■ **DIRECTIVE**
In the entries below, filter for the word "FIFA" and copy every matching line.

(Page-level text extractions)

=== Section Start ===

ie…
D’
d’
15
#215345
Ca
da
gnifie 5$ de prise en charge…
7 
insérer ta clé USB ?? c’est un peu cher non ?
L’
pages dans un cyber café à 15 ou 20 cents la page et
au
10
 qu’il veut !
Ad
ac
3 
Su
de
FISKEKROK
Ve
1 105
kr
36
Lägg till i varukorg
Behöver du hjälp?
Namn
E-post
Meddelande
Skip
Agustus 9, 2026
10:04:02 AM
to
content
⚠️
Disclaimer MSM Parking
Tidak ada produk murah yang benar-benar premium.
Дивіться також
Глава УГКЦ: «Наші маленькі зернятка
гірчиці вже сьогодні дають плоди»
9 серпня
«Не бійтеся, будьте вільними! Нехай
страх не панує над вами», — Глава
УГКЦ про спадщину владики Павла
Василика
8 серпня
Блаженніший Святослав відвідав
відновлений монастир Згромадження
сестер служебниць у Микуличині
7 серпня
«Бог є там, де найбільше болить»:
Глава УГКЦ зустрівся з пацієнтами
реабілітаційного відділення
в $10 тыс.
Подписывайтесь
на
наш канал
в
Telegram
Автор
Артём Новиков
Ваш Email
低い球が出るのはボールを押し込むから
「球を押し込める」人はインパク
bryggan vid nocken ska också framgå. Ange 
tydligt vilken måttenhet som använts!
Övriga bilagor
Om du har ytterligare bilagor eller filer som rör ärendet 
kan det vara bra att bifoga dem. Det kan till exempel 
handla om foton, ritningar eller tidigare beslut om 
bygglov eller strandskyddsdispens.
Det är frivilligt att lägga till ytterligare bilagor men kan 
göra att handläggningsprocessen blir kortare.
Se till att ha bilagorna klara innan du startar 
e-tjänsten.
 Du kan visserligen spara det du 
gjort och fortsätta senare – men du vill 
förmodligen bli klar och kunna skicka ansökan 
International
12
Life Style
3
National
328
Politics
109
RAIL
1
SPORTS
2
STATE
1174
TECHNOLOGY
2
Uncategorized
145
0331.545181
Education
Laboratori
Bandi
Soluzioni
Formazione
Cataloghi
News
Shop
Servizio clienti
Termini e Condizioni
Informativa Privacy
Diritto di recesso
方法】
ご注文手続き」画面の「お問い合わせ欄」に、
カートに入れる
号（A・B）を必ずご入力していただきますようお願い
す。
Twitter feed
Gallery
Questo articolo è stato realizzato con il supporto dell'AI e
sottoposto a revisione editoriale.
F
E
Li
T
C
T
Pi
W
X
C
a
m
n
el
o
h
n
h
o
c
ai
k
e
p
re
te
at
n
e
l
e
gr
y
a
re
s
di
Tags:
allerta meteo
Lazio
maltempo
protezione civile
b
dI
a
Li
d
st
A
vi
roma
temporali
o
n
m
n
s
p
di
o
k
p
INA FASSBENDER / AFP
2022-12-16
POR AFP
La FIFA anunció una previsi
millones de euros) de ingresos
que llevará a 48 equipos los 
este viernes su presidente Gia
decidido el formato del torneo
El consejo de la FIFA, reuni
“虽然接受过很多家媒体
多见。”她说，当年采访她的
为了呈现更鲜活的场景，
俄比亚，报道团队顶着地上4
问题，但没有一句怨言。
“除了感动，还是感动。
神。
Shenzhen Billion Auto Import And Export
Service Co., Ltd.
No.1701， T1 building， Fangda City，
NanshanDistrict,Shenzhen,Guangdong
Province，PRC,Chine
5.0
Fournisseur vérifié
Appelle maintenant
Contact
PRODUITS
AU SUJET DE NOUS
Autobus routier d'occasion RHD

=== Section End ===

■ **RESPONSE FOR THIS EXERCISE**
La FIFA anunció una previsi
El consejo de la FIFA, reuni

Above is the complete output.